** Start Text segment **
- Conference: Southern Intercollegiate Athletic Association
- Record: 4–3–1 (1–3–1 SIAA)
- Head coach: William Juneau (2nd season);
- Captain: Jim Server
- Home stadium: Stoll Field

= 1921 Kentucky Wildcats football team =

American college football season

The 1921 Kentucky Wildcats football team represented the University of Kentucky as a member of the Southern Intercollegiate Athletic Association (SIAA) during the 1921 college football season. Led by second-year head coach William Juneau, the Wildcats compiled an overall record of 4–3–1 with a mark of 1–3–1 in SIAA play.
** End Text segment **
** Start Excerpted records **
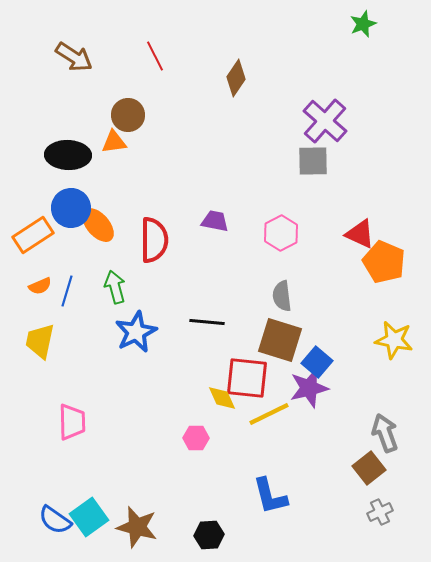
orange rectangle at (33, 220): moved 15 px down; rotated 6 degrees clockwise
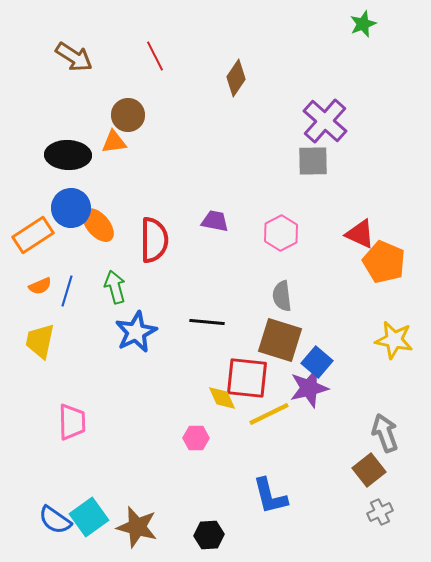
brown square at (369, 468): moved 2 px down
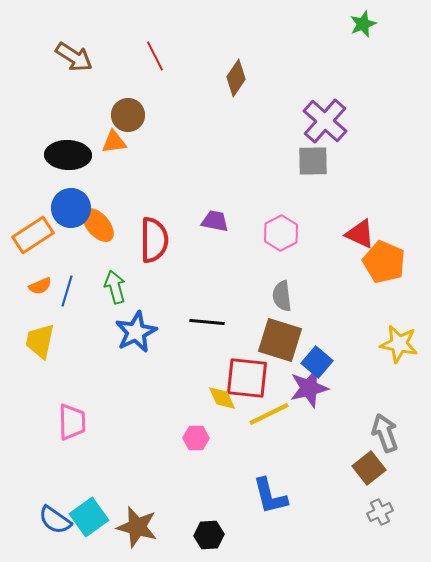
yellow star at (394, 340): moved 5 px right, 4 px down
brown square at (369, 470): moved 2 px up
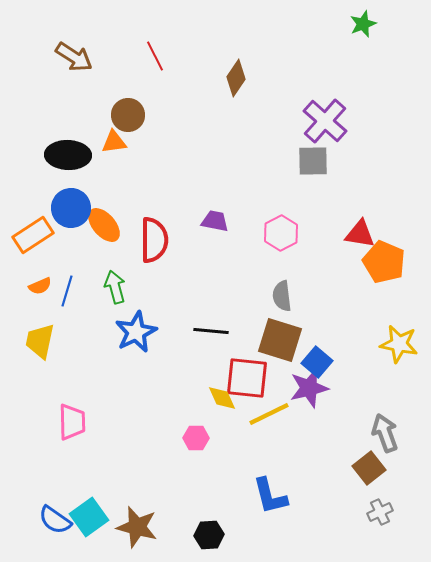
orange ellipse at (98, 225): moved 6 px right
red triangle at (360, 234): rotated 16 degrees counterclockwise
black line at (207, 322): moved 4 px right, 9 px down
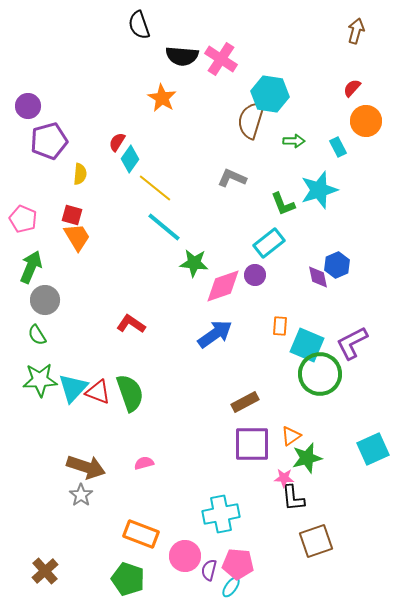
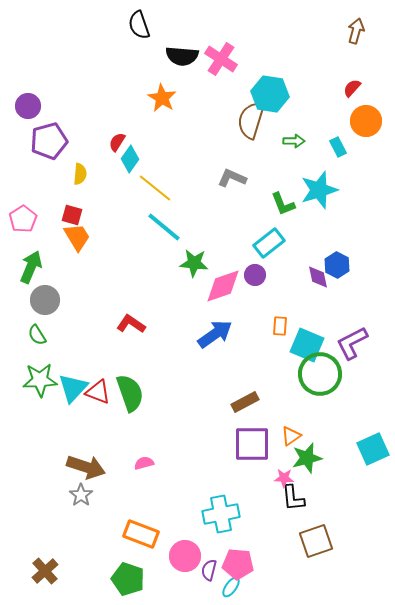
pink pentagon at (23, 219): rotated 16 degrees clockwise
blue hexagon at (337, 265): rotated 10 degrees counterclockwise
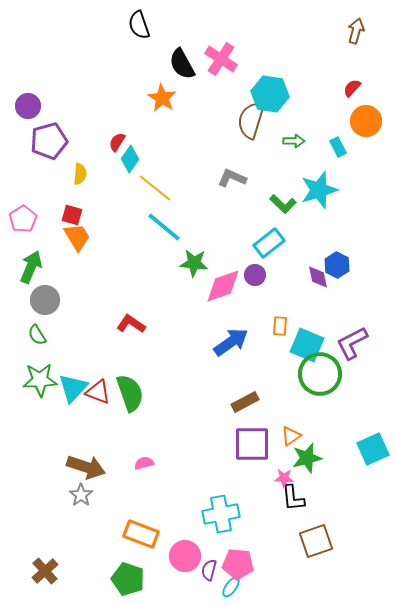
black semicircle at (182, 56): moved 8 px down; rotated 56 degrees clockwise
green L-shape at (283, 204): rotated 24 degrees counterclockwise
blue arrow at (215, 334): moved 16 px right, 8 px down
** End Excerpted records **
- Challenge:
Summarize the text on the 1921 Kentucky Wildcats football team in two sentences. The listing has no role in this exercise.

- Correct answer:
The 1921 Kentucky Wildcats football team represented the University of Kentucky in the Southern Intercollegiate Athletic Association during the 1921 college football season. Under second-year head coach William Juneau, the team finished 4–3–1 overall and 1–3–1 in SIAA play.